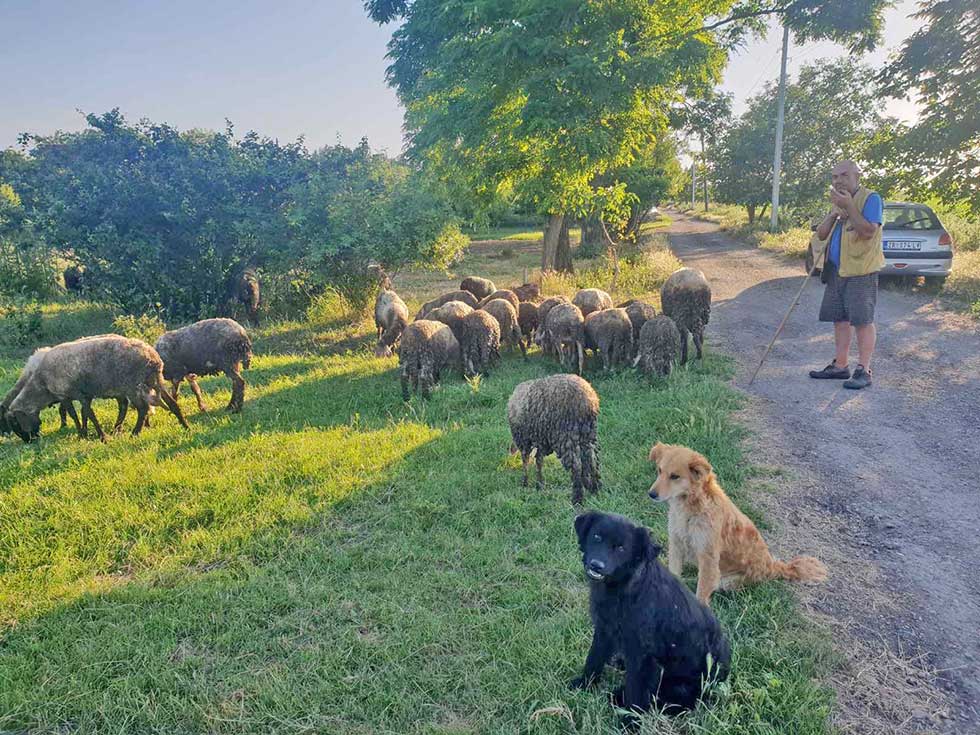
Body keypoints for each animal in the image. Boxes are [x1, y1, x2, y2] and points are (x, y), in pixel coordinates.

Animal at [2, 334, 188, 442]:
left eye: (16, 424)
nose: (29, 441)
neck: (41, 385)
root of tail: (153, 357)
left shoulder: (66, 395)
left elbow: (81, 414)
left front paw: (96, 436)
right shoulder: (82, 395)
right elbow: (85, 414)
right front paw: (86, 434)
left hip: (133, 385)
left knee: (142, 409)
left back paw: (134, 433)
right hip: (154, 381)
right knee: (172, 403)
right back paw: (185, 425)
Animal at [510, 374, 600, 506]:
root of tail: (588, 402)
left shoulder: (525, 440)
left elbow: (526, 460)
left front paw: (525, 483)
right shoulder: (542, 440)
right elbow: (539, 461)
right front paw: (539, 484)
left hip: (566, 434)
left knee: (576, 465)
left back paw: (577, 498)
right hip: (588, 434)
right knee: (592, 460)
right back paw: (594, 489)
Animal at [572, 512, 732, 724]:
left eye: (621, 548)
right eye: (597, 537)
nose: (596, 565)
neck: (625, 590)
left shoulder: (642, 655)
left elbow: (635, 691)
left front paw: (630, 723)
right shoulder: (604, 631)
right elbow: (593, 659)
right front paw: (584, 685)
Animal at [652, 442, 828, 604]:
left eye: (674, 476)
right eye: (659, 471)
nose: (651, 494)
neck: (691, 508)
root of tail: (773, 567)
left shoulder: (709, 558)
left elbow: (701, 594)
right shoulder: (676, 544)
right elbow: (675, 574)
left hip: (727, 581)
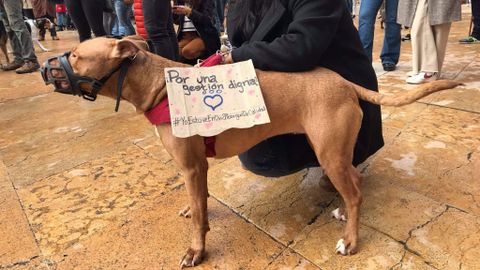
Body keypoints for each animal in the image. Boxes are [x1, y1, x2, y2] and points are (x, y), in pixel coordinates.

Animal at [45, 36, 462, 268]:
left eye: (77, 55)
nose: (45, 70)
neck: (160, 85)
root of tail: (344, 82)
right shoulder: (197, 168)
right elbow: (199, 203)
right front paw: (193, 210)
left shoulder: (191, 167)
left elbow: (200, 218)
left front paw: (196, 250)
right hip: (334, 152)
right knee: (355, 182)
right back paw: (344, 212)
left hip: (328, 151)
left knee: (356, 190)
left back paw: (351, 240)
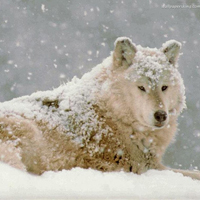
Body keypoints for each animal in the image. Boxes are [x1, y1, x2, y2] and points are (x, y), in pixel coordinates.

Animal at [0, 36, 200, 179]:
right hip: (25, 130)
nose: (161, 115)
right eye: (141, 87)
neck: (113, 114)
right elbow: (191, 174)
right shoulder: (144, 166)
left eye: (164, 87)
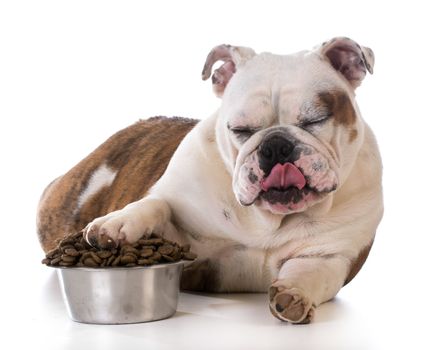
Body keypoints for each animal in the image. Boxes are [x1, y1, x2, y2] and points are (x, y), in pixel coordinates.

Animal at [37, 37, 382, 324]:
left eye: (315, 120)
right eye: (240, 129)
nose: (275, 145)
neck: (267, 221)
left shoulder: (330, 256)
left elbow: (310, 274)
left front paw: (294, 295)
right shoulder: (181, 240)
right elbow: (155, 206)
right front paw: (116, 224)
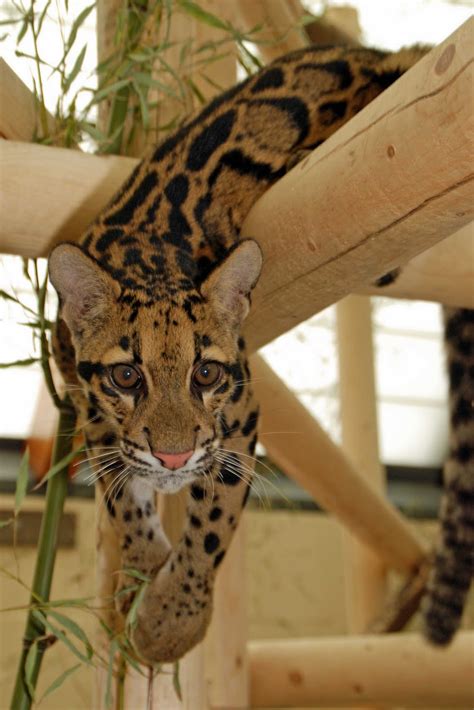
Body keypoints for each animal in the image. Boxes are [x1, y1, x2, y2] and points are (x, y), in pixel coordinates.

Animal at [48, 44, 470, 664]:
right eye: (126, 376)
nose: (173, 458)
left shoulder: (240, 409)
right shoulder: (88, 403)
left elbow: (213, 518)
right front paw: (144, 569)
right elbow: (121, 493)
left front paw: (174, 619)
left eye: (205, 373)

● ● ● ● ●

Instructions for the task
Repeat only the lines between the top of the entries above and the line containing "neck: (113, 114)", both ends included, without the pictures.

Reply to the task
Body keypoints for each animal in the image. Boxes are [x1, y1, x2, y2] and points are (x, y), in pixel coordinates.

Animal at [2, 334, 188, 442]:
left eye: (16, 424)
nose: (29, 441)
neck: (41, 385)
root of tail: (153, 357)
left shoulder: (66, 395)
left elbow: (81, 414)
left front paw: (96, 436)
right shoulder: (82, 395)
right elbow: (85, 414)
right front paw: (86, 434)
left hip: (133, 385)
left knee: (142, 409)
left back paw: (134, 433)
right hip: (154, 381)
right knee: (172, 403)
right back paw: (185, 425)
Animal at [510, 374, 600, 506]:
root of tail: (588, 402)
left shoulder: (525, 440)
left elbow: (526, 460)
left front paw: (525, 483)
right shoulder: (542, 440)
right elbow: (539, 461)
right front paw: (539, 484)
left hip: (566, 434)
left knee: (576, 465)
left back paw: (577, 498)
right hip: (588, 434)
right knee: (592, 460)
right back paw: (594, 489)
Animal at [572, 512, 732, 724]:
left eye: (621, 548)
right eye: (597, 537)
nose: (596, 565)
neck: (625, 590)
left shoulder: (642, 655)
left elbow: (635, 691)
left front paw: (630, 723)
right shoulder: (604, 631)
right elbow: (593, 659)
right front paw: (584, 685)
Animal at [652, 442, 828, 604]:
left eye: (674, 476)
right eye: (659, 471)
nose: (651, 494)
neck: (691, 508)
root of tail: (773, 567)
left shoulder: (709, 558)
left elbow: (701, 594)
right shoulder: (676, 544)
right elbow: (675, 574)
left hip: (727, 581)
Body keypoints for each animal in the image. Boxes are [x1, y1, x2, y2] and points are (x, y), in pixel coordinates.

Animal at [45, 36, 462, 268]:
left eye: (77, 55)
nose: (45, 70)
neck: (160, 85)
root of tail: (344, 82)
right shoulder: (197, 168)
right elbow: (199, 203)
right front paw: (193, 210)
left shoulder: (191, 167)
left elbow: (200, 218)
left front paw: (196, 250)
right hip: (334, 152)
right knee: (355, 182)
right back paw: (344, 212)
left hip: (328, 151)
left knee: (356, 190)
left back paw: (351, 240)
Body keypoints for each animal in the image. Boxes are [x1, y1, x2, y2] and points are (x, y), in pixel coordinates.

Animal at [0, 36, 200, 179]:
right hip: (25, 130)
nose: (161, 115)
right eye: (141, 87)
neck: (113, 114)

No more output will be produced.